NB, the code below assumes that you did subtract 1.5 from the log-periods before doing the WLS.
In [ ]:
plt.xlim([0.3, 2.5])
plt.ylim(np.array([30.0, 17.0])-25.0-5.0) # magnitudes go backwards!
for ngc,color in zip(ngcs, gal_colors):
this = cepheids[cepheids.gal == ngc]
plt.errorbar(this.logP, this.M, yerr=this.merr, fmt='.', ms=7, lw=1, color=color, label='NGC'+str(int(ngc)))
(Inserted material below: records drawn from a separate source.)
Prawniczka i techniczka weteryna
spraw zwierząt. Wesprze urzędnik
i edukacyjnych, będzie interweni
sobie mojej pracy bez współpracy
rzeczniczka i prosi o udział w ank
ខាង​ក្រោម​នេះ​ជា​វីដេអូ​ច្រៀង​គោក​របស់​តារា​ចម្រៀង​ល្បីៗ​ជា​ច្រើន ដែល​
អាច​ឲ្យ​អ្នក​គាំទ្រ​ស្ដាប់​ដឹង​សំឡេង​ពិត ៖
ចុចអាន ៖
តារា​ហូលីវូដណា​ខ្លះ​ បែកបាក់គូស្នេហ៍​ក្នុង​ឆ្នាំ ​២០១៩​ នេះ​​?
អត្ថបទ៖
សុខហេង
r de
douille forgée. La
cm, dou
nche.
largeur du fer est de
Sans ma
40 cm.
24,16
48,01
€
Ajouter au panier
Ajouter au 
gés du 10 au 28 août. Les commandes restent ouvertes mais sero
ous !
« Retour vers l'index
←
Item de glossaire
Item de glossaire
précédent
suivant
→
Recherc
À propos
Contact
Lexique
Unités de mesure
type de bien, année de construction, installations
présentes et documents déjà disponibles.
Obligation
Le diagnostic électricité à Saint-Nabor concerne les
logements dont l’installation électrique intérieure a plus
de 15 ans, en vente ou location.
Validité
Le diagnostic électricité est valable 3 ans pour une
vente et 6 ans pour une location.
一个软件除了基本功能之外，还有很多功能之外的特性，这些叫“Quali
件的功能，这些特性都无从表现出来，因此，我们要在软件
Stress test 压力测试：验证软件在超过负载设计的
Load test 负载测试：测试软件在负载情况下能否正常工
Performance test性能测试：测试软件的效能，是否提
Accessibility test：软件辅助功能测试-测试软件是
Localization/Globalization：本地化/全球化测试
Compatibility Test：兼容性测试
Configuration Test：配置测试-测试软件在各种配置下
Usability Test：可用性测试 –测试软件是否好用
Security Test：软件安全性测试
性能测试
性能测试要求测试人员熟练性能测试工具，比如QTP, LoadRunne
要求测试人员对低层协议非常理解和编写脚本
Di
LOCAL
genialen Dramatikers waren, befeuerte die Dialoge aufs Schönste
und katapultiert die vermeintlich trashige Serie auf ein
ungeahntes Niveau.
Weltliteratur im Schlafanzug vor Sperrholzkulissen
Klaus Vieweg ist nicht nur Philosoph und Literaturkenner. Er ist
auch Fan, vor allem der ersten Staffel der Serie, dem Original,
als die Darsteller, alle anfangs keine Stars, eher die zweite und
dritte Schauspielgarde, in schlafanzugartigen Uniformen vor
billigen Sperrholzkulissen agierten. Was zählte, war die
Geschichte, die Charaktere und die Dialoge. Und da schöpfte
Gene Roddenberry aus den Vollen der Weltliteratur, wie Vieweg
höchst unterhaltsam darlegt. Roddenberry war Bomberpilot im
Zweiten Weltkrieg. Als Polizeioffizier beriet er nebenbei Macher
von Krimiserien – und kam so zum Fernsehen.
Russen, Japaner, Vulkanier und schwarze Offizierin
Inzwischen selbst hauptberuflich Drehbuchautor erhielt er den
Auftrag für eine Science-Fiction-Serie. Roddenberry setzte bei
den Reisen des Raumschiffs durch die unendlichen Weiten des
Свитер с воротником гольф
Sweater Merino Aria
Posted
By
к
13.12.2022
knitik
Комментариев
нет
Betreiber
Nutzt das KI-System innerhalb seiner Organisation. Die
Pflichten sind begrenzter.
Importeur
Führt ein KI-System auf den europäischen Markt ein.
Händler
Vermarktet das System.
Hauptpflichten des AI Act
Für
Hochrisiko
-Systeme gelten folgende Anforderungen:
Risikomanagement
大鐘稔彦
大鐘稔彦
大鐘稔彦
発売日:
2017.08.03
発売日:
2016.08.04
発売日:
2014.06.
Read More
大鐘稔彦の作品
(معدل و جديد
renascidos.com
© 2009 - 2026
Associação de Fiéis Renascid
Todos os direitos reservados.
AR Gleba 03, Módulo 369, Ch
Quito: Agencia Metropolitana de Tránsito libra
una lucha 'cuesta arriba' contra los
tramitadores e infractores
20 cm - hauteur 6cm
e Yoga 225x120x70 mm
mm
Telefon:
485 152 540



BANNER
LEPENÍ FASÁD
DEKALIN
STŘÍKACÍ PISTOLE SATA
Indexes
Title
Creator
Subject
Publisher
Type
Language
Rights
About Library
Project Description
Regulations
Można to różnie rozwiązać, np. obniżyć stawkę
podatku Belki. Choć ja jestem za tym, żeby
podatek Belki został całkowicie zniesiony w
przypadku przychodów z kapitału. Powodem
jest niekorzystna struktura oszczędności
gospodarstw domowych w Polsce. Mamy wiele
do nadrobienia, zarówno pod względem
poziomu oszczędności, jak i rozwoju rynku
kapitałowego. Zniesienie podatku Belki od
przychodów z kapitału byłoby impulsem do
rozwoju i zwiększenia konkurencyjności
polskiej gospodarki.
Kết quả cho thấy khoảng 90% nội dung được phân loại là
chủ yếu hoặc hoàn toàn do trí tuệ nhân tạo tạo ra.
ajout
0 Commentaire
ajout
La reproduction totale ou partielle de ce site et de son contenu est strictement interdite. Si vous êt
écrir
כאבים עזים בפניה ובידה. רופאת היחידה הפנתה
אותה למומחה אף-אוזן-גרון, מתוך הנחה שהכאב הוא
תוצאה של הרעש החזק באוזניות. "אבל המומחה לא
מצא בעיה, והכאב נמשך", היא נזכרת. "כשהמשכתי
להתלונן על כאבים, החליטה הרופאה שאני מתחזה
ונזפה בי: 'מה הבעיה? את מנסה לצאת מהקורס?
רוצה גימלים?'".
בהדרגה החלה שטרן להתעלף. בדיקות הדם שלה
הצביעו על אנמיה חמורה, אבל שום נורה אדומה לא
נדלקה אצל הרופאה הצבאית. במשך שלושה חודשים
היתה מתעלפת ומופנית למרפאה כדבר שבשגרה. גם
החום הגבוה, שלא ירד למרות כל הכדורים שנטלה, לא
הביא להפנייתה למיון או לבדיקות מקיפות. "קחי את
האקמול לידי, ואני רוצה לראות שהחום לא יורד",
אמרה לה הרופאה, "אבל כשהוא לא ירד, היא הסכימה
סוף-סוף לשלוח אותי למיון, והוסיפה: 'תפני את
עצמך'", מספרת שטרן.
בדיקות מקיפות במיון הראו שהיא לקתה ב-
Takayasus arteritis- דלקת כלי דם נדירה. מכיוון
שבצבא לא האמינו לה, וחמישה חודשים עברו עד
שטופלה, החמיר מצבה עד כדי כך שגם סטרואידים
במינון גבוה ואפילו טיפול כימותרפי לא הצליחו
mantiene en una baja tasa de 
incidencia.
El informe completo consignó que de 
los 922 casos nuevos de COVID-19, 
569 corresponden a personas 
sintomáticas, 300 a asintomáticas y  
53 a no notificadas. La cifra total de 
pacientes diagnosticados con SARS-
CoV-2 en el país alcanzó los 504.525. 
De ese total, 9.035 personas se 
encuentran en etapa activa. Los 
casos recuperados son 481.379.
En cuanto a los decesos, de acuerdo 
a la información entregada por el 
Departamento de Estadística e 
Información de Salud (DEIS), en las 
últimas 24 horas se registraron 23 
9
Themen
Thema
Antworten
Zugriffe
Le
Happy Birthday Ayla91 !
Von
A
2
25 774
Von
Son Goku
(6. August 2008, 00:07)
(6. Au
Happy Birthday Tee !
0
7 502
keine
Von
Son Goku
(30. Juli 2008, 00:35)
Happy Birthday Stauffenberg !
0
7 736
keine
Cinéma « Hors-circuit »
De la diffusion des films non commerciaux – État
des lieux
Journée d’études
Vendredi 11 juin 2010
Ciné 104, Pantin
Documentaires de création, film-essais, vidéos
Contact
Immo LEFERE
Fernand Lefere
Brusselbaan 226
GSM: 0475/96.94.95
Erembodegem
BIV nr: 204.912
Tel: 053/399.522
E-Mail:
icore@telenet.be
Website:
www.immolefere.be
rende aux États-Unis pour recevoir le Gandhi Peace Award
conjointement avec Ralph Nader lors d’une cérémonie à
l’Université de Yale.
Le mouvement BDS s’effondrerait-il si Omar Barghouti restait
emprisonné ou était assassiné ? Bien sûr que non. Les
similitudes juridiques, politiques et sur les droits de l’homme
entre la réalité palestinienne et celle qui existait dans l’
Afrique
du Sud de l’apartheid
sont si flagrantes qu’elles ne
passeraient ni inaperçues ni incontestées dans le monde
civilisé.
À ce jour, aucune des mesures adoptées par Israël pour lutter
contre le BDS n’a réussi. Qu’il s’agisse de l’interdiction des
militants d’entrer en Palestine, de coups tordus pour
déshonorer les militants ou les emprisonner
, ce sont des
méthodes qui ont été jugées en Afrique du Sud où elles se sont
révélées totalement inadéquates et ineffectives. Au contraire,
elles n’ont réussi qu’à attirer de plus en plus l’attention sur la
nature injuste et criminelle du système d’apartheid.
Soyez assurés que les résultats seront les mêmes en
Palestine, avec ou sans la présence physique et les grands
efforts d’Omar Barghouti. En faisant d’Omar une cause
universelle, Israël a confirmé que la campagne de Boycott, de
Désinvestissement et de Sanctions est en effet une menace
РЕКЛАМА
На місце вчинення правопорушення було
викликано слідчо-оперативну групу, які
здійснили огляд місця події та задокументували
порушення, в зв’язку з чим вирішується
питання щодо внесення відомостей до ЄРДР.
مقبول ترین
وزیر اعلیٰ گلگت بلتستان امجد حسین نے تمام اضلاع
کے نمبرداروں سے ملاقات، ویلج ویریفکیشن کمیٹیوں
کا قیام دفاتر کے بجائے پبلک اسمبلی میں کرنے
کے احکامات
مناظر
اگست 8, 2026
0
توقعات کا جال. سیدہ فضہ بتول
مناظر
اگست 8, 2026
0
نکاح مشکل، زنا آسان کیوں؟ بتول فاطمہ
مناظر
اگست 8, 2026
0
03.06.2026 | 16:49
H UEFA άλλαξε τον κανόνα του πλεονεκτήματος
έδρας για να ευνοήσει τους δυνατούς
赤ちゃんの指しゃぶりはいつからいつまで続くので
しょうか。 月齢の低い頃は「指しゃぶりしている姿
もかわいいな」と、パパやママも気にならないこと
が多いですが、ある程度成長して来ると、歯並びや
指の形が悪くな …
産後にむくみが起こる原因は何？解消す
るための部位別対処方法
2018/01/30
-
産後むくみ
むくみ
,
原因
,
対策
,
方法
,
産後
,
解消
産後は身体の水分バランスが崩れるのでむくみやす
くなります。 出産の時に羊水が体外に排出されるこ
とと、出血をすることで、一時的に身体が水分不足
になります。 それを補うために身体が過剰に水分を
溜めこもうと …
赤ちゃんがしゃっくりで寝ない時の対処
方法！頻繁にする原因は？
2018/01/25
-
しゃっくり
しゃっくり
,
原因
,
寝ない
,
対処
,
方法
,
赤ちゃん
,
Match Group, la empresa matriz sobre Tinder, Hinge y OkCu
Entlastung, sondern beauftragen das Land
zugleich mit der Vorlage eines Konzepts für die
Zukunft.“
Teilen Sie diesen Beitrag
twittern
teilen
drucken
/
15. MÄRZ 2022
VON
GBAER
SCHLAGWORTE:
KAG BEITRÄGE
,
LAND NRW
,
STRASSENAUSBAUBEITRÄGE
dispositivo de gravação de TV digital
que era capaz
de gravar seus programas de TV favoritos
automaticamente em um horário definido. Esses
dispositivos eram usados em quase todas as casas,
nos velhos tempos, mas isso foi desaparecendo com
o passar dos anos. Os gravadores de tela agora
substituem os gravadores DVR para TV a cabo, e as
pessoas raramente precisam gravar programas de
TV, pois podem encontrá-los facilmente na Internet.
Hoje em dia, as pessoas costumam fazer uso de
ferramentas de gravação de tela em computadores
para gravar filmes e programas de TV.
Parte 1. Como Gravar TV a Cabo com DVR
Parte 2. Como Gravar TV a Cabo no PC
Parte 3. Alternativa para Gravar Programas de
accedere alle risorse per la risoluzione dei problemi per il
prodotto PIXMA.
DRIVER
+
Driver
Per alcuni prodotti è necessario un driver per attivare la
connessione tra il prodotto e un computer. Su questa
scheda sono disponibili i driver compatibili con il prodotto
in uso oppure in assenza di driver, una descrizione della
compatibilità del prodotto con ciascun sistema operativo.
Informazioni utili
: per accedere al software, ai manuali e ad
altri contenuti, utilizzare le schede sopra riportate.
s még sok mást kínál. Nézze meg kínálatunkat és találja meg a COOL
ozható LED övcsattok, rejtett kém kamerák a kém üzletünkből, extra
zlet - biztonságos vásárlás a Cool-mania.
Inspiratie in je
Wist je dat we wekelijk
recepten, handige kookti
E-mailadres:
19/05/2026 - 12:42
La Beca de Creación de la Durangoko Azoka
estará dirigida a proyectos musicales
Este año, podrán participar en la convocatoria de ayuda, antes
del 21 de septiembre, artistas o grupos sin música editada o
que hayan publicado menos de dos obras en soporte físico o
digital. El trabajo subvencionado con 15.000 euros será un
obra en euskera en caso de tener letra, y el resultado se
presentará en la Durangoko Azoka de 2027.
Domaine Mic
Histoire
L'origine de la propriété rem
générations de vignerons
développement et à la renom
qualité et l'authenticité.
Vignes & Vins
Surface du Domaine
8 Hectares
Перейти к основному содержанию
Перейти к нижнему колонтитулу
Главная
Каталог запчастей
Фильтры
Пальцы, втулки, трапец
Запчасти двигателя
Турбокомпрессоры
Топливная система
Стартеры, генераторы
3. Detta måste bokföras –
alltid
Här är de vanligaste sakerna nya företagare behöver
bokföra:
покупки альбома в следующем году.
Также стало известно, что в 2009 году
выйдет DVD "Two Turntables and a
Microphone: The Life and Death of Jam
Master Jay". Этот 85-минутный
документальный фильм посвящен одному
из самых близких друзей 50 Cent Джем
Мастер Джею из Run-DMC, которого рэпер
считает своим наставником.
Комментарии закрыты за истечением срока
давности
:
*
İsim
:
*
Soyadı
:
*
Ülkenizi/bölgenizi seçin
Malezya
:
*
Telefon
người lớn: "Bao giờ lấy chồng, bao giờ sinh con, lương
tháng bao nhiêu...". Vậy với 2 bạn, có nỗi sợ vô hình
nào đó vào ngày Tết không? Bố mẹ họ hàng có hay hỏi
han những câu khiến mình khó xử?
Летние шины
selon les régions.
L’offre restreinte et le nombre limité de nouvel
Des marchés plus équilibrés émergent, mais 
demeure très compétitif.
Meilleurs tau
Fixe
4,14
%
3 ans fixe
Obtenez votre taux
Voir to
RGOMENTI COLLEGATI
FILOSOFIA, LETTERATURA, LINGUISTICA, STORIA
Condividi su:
plt.plot(np.sort(this.logP), mu_a[ngc]+mu_b[ngc]*np.sort(this.logP-1.5), color=color, label='')
plt.xlabel('$\\log_{10} P / {\\rm days}$', fontsize=20)
plt.ylabel('${\\rm Magnitude (AB)}$', fontsize=20)
plt.title('Cepheid Period-Luminosity (Riess et al 2011)', fontsize=20)
plt.legend(loc='upper left');
And let's look at the individual $\mu_a$'s and $\mu_b$'s (ignoring the error covariance for plotting).
In [ ]:
plt.rcParams['figure.figsize'] = (5.0, 4.0)
plt.errorbar([mu_a[ngc] for ngc in ngcs], [mu_b[ngc] for ngc in ngcs], xerr=np.sqrt([Sigma[ngc][0,0] for ngc in ngcs]),
yerr=np.sqrt([Sigma[ngc][1,1] for ngc in ngcs]), fmt='.')
plt.xlabel('$\mu_a$', fontsize=20)
plt.ylabel('$\mu_b$', fontsize=20);
This problem will be continued in this week's homework assignment.